El entusiasmo y la salud que
mostraba este hombre era algo digno de verse. Eso iba pensando mientras
emprendía la subida que me llevaba al Col de les Portes, desde donde, al fin,
avistaría el mar, ya casi a mis pies. Desde el collado, enmarcado por dos
encinas, hice la toma con la que daría por finalizado el reportaje fotográfico
de mi vagabundeo pirenaico. ¡Mar a la vista!, una leve emoción bailaba en mi
interior.
En realidad mi aventura terminaba en aquel
collado, más abajo, el turismo, la aglomeración de la gente que se junta en las
playas eran un mundo con el que el estado de ánimo en que me encontraba no
quería mezclarse. Como quien desea preservar la pureza de sus sensaciones a salvo,
guardarlas en un cofrecillo para sí, decidí allí mismo que ni siquiera me
acercaría a tocar con mis manos ese mar azul que brillaba más allá de la blanca
Llançà. Bajo la sombra de la encina llamé a Víctoria por teléfono y le pedí que
me mirara si tenía combinación para llegar a Madrid esa misma noche. La había,
no tenia tiempo que perder, una hora y media más tarde estaba subido en el
tren que me llevaría a Barcelona. Llegaría a casa a medianoche.

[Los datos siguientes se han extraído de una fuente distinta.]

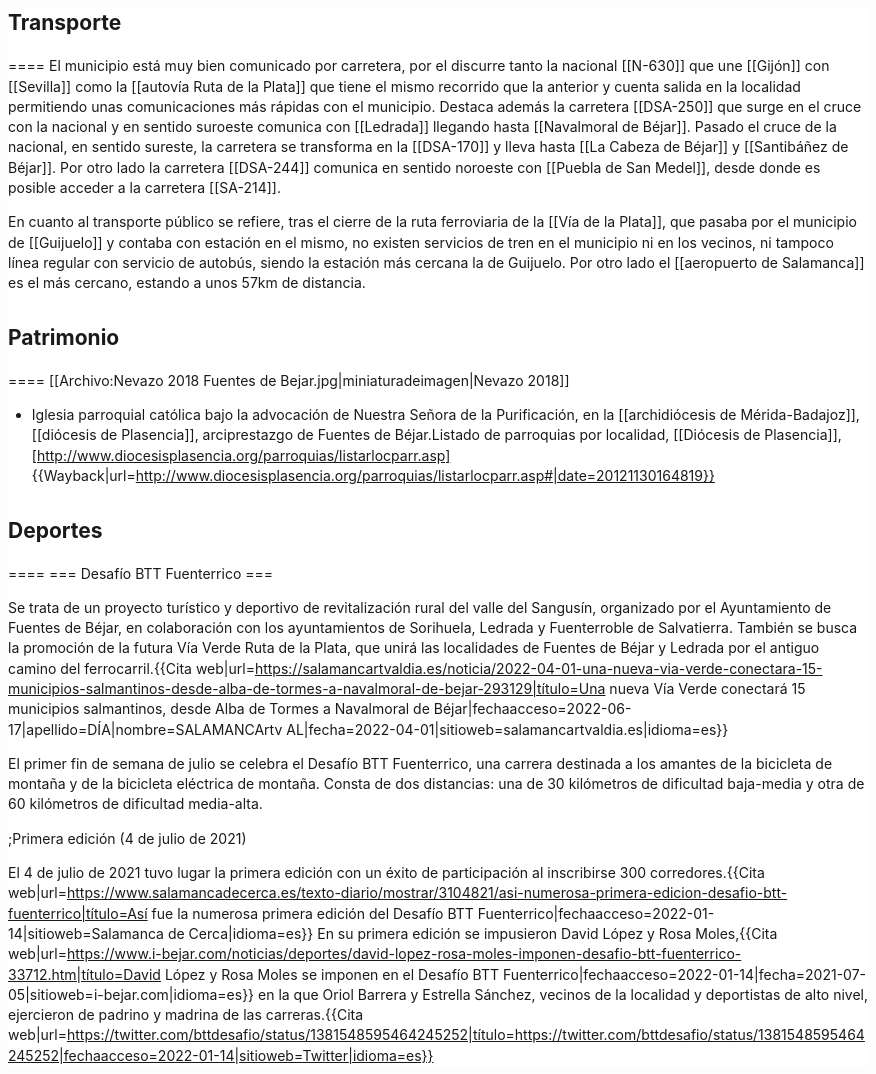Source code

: ## Transporte

====
El municipio está muy bien comunicado por carretera, por el discurre tanto la nacional [[N-630]] que une [[Gijón]] con [[Sevilla]] como la [[autovía Ruta de la Plata]] que tiene el mismo recorrido que la anterior y cuenta salida en la localidad permitiendo unas comunicaciones más rápidas con el municipio. Destaca además la carretera [[DSA-250]] que surge en el cruce con la nacional y en sentido suroeste comunica con [[Ledrada]] llegando hasta [[Navalmoral de Béjar]]. Pasado el cruce de la nacional, en sentido sureste, la carretera se transforma en la [[DSA-170]] y lleva hasta [[La Cabeza de Béjar]] y [[Santibáñez de Béjar]]. Por otro lado la carretera [[DSA-244]] comunica en sentido noroeste con [[Puebla de San Medel]], desde donde es posible acceder a la carretera [[SA-214]].

En cuanto al transporte público se refiere, tras el cierre de la ruta ferroviaria de la [[Vía de la Plata]], que pasaba por el municipio de [[Guijuelo]] y contaba con estación en el mismo, no existen servicios de tren en el municipio ni en los vecinos, ni tampoco línea regular con servicio de autobús, siendo la estación más cercana la de Guijuelo. Por otro lado el [[aeropuerto de Salamanca]] es el más cercano, estando a unos 57km de distancia.

## Patrimonio

====
[[Archivo:Nevazo 2018 Fuentes de Bejar.jpg|miniaturadeimagen|Nevazo 2018]]
* Iglesia parroquial católica bajo la advocación de Nuestra Señora de la Purificación, en la [[archidiócesis de Mérida-Badajoz]], [[diócesis de Plasencia]], arciprestazgo de Fuentes de Béjar.<ref>Listado de parroquias por localidad, [[Diócesis de Plasencia]], [http://www.diocesisplasencia.org/parroquias/listarlocparr.asp] {{Wayback|url=http://www.diocesisplasencia.org/parroquias/listarlocparr.asp#|date=20121130164819}}</ref>

## Deportes

====
=== Desafío BTT Fuenterrico ===

Se trata de un proyecto turístico y deportivo de revitalización rural del valle del Sangusín, organizado por el Ayuntamiento de Fuentes de Béjar, en colaboración con los ayuntamientos de Sorihuela, Ledrada y Fuenterroble de Salvatierra. También se busca la promoción de la futura Vía Verde Ruta de la Plata, que unirá las localidades de Fuentes de Béjar y Ledrada por el antiguo camino del ferrocarril.<ref>{{Cita web|url=https://salamancartvaldia.es/noticia/2022-04-01-una-nueva-via-verde-conectara-15-municipios-salmantinos-desde-alba-de-tormes-a-navalmoral-de-bejar-293129|título=Una nueva Vía Verde conectará 15 municipios salmantinos, desde Alba de Tormes a Navalmoral de Béjar|fechaacceso=2022-06-17|apellido=DÍA|nombre=SALAMANCArtv AL|fecha=2022-04-01|sitioweb=salamancartvaldia.es|idioma=es}}</ref> 

El primer fin de semana de julio se celebra el Desafío BTT Fuenterrico, una carrera destinada a los amantes de la bicicleta de montaña y de la bicicleta eléctrica de montaña. Consta de dos distancias: una de 30 kilómetros de dificultad baja-media y otra de 60 kilómetros de dificultad media-alta. 

;Primera edición (4 de julio de 2021)

El 4 de julio de 2021 tuvo lugar la primera edición con un éxito de participación al inscribirse 300 corredores.<ref>{{Cita web|url=https://www.salamancadecerca.es/texto-diario/mostrar/3104821/asi-numerosa-primera-edicion-desafio-btt-fuenterrico|título=Así fue la numerosa primera edición del Desafío BTT Fuenterrico|fechaacceso=2022-01-14|sitioweb=Salamanca de Cerca|idioma=es}}</ref> En su primera edición se impusieron David López y Rosa Moles,<ref>{{Cita web|url=https://www.i-bejar.com/noticias/deportes/david-lopez-rosa-moles-imponen-desafio-btt-fuenterrico-33712.htm|título=David López y Rosa Moles se imponen en el Desafío BTT Fuenterrico|fechaacceso=2022-01-14|fecha=2021-07-05|sitioweb=i-bejar.com|idioma=es}}</ref> en la que Oriol Barrera y Estrella Sánchez, vecinos de la localidad y deportistas de alto nivel, ejercieron de padrino y madrina de las carreras.<ref>{{Cita web|url=https://twitter.com/bttdesafio/status/1381548595464245252|título=https://twitter.com/bttdesafio/status/1381548595464245252|fechaacceso=2022-01-14|sitioweb=Twitter|idioma=es}}</ref>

Reconozco que fue todo muy
precipitado, no me apetecía hacer noche en un pueblo de la costa tan ajeno a la
vida que había llevado; con toda seguridad, si hubiera sabido de algún lugar
solitario junto al mar me habría quedado. O quizás habría parado en Barcelona,
pero la amiga con la que podía haber quedado estaba tan ocupada en la última
semana que me dio apuro. En fin, mi caminar por España parece que cumple hoy
una etapa más de este año loco, como comentaba en Facebook esta tarde Manuel
Coronado, el también trotamundos de Merida. Espero encontrar en casa el sosiego
para reposar este saco de vivencias que traigo conmigo, algo parecido a esa
cesta que llevaban días atrás los recolectores de setas. Mi cestillo esta
repleto, voy a ver ahora si hago con ello un libro más de la serie España a pie. En unos días está listo;
su titulo será: Un vagabundo en el
Pirineo.
2 comentarios:
Trae ese mar en los ojos para quienes no lo hemos descubierto a ritmo del paso a paso.
Te esperamos
Sólo a ellas, las de los ojos almendrados con el azul robado en sus pupilas les cupo tal gracia, las hijas del mar; a nosotros, pobres buscadores de bellezas y armonías, sólo nos cupo la nostalgia del sueño, la añoranza de nuestra procedencia desgajada.